**WHAT YOU SHOULD DO**
Give the number of lines containing "source" in this listing, with no other words.

**DATASET RECORDS**
BEGIN

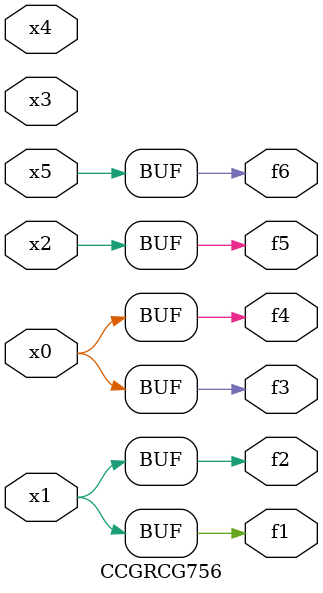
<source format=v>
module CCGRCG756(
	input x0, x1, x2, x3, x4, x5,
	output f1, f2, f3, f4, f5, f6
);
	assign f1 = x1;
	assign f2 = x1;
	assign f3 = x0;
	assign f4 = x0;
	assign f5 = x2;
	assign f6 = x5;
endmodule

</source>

END
BEGIN

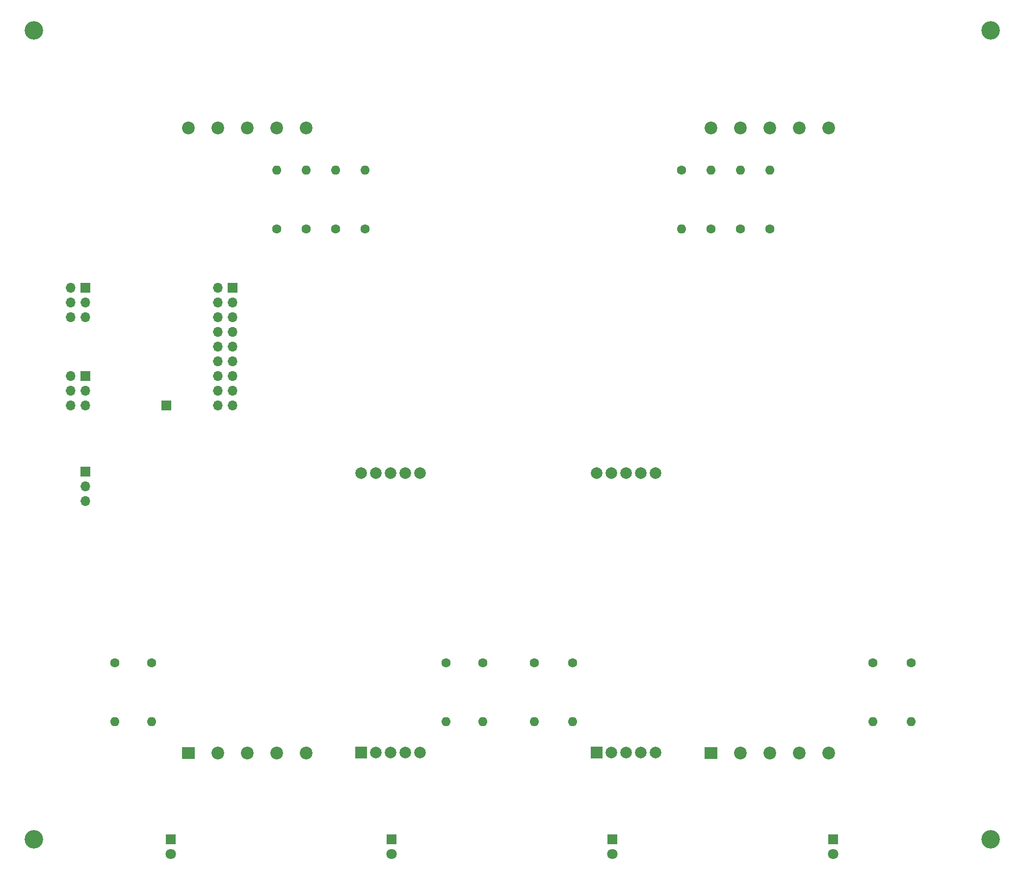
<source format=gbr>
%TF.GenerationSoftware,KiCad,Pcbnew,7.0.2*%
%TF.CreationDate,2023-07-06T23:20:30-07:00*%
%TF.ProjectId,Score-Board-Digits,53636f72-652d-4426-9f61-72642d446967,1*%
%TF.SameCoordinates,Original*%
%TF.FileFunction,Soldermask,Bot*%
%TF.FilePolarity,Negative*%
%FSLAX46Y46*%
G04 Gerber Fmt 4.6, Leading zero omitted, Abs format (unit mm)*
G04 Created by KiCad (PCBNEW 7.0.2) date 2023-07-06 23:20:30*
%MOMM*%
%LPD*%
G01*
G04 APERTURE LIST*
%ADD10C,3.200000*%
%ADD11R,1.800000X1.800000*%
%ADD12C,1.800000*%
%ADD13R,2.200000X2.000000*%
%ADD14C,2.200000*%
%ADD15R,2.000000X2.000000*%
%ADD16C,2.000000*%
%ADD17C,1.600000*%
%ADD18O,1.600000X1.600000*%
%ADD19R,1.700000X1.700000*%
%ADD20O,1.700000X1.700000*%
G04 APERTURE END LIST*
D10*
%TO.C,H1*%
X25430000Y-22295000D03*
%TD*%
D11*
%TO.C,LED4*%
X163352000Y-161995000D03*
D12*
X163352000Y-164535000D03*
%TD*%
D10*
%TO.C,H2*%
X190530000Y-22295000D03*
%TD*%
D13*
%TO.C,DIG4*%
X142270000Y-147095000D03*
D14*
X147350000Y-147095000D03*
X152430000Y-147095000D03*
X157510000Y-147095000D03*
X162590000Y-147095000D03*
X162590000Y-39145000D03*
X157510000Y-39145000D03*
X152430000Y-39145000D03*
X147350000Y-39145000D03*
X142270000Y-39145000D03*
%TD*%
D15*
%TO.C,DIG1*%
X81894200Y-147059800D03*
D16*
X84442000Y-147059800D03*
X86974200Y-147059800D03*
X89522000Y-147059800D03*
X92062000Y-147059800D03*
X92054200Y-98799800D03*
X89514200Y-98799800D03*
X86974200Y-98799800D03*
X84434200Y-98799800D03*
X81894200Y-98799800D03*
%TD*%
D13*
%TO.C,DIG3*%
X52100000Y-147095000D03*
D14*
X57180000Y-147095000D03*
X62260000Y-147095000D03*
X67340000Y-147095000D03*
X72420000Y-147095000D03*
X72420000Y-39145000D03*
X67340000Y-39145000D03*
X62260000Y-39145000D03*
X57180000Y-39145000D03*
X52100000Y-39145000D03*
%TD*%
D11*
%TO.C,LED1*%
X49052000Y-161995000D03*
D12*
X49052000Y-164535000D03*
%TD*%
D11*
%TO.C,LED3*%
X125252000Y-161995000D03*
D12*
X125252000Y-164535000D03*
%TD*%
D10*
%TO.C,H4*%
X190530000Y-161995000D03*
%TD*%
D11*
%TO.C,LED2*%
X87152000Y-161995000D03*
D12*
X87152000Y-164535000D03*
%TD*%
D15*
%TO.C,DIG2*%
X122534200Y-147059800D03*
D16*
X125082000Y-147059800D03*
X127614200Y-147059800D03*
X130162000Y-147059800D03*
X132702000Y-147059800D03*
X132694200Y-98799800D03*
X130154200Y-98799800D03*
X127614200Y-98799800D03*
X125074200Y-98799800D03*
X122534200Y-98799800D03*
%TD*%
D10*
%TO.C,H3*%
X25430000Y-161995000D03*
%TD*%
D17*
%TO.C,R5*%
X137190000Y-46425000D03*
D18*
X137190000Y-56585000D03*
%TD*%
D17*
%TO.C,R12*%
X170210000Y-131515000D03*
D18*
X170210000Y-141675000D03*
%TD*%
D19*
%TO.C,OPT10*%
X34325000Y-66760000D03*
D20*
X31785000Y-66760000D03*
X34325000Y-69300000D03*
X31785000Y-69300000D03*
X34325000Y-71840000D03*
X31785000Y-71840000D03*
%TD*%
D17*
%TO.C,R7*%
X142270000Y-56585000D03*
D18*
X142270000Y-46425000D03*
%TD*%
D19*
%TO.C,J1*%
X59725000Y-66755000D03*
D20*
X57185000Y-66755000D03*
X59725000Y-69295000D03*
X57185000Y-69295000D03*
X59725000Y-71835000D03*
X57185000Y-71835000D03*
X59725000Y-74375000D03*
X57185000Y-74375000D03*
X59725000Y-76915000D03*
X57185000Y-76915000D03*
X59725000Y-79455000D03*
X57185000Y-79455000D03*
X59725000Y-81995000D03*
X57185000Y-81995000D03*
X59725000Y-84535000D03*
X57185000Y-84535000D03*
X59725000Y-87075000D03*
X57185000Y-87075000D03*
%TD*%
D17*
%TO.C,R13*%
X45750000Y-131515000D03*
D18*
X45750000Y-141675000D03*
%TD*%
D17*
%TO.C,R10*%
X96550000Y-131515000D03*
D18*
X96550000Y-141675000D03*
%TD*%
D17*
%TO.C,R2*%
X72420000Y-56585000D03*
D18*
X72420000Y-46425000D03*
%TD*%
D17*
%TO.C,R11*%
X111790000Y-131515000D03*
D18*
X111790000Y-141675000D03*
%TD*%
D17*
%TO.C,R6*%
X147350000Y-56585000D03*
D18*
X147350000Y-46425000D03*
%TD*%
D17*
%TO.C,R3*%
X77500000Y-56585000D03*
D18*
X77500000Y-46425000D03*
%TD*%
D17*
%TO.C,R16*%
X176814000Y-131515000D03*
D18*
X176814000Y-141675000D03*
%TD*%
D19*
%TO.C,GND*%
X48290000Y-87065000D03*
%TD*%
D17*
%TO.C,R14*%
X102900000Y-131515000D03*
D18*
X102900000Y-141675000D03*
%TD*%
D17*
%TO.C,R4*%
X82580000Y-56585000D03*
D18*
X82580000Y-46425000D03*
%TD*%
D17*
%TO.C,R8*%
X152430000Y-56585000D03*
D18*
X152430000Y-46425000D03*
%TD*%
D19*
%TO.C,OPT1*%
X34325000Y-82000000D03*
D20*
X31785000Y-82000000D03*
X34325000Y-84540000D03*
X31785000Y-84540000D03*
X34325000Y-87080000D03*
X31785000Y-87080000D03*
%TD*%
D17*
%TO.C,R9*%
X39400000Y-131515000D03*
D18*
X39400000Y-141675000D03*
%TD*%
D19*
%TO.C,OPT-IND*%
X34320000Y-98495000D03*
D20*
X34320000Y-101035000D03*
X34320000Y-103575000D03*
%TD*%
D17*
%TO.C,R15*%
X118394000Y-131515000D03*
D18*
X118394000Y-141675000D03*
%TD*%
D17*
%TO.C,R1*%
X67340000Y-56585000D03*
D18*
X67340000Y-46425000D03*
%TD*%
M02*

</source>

END

**RESPONSE TO THE EXERCISE**
4